- _WHAT YOU HAVE TO DO_: From the line containing "lnyi dokumentációt hagyott" through the last line of the data, return those lines exactly as written and nothing more.

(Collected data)
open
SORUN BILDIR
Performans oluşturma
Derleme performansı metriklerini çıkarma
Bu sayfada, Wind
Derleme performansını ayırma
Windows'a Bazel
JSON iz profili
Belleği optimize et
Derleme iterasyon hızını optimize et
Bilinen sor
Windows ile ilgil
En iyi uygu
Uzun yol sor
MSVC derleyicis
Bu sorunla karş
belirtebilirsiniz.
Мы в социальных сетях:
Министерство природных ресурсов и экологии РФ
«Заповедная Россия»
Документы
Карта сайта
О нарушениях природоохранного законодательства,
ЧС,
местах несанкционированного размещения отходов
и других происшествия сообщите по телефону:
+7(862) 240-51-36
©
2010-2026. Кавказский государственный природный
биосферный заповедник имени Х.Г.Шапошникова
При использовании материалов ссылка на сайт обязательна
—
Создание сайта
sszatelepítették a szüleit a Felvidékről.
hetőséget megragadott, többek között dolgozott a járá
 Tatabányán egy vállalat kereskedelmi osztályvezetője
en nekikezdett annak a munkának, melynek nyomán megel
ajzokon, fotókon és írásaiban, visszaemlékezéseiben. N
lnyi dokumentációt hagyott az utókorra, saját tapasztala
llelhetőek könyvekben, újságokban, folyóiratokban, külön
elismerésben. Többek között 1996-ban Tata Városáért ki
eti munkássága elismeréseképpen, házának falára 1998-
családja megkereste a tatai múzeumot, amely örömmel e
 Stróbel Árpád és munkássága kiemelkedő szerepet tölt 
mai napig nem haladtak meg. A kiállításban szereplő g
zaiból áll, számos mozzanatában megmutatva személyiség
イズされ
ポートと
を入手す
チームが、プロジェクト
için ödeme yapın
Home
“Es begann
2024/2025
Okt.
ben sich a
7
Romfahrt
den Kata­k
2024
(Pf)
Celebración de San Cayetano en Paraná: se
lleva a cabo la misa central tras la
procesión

- _EXERCISE ANSWER_:
lnyi dokumentációt hagyott az utókorra, saját tapasztala
llelhetőek könyvekben, újságokban, folyóiratokban, külön
elismerésben. Többek között 1996-ban Tata Városáért ki
eti munkássága elismeréseképpen, házának falára 1998-
családja megkereste a tatai múzeumot, amely örömmel e
 Stróbel Árpád és munkássága kiemelkedő szerepet tölt 
mai napig nem haladtak meg. A kiállításban szereplő g
zaiból áll, számos mozzanatában megmutatva személyiség
イズされ
ポートと
を入手す
チームが、プロジェクト
için ödeme yapın
Home
“Es begann
2024/2025
Okt.
ben sich a
7
Romfahrt
den Kata­k
2024
(Pf)
Celebración de San Cayetano en Paraná: se
lleva a cabo la misa central tras la
procesión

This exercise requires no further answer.